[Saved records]
=======

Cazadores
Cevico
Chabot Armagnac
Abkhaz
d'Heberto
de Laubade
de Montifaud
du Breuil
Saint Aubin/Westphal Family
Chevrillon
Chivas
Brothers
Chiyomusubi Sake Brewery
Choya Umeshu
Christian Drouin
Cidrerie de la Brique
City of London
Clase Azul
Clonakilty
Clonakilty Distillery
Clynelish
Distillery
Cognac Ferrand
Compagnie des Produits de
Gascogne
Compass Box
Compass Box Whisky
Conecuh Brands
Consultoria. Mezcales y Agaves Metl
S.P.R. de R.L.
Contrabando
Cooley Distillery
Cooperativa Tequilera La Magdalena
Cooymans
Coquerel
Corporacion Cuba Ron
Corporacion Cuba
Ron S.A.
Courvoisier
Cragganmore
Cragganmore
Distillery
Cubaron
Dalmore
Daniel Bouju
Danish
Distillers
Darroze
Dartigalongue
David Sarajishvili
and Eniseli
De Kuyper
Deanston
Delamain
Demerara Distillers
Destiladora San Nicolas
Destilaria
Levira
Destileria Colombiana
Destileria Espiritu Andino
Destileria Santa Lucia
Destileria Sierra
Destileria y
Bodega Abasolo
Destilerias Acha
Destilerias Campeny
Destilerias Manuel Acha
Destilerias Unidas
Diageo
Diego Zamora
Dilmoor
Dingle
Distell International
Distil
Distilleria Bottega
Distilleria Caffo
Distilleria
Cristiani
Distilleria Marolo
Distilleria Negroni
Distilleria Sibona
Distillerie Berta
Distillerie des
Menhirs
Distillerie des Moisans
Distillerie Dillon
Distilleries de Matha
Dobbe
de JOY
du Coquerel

=======

Aim of the exercise » Can you lay out the lines as a JSON list of strings, one string per line with blank lines left out, starting at the first line and ending at the line that contains "Cooperativa Tequilera La Magdalena"?

Answer »
[
  "Cazadores",
  "Cevico",
  "Chabot Armagnac",
  "Abkhaz",
  "d'Heberto",
  "de Laubade",
  "de Montifaud",
  "du Breuil",
  "Saint Aubin/Westphal Family",
  "Chevrillon",
  "Chivas",
  "Brothers",
  "Chiyomusubi Sake Brewery",
  "Choya Umeshu",
  "Christian Drouin",
  "Cidrerie de la Brique",
  "City of London",
  "Clase Azul",
  "Clonakilty",
  "Clonakilty Distillery",
  "Clynelish",
  "Distillery",
  "Cognac Ferrand",
  "Compagnie des Produits de",
  "Gascogne",
  "Compass Box",
  "Compass Box Whisky",
  "Conecuh Brands",
  "Consultoria. Mezcales y Agaves Metl",
  "S.P.R. de R.L.",
  "Contrabando",
  "Cooley Distillery",
  "Cooperativa Tequilera La Magdalena"
]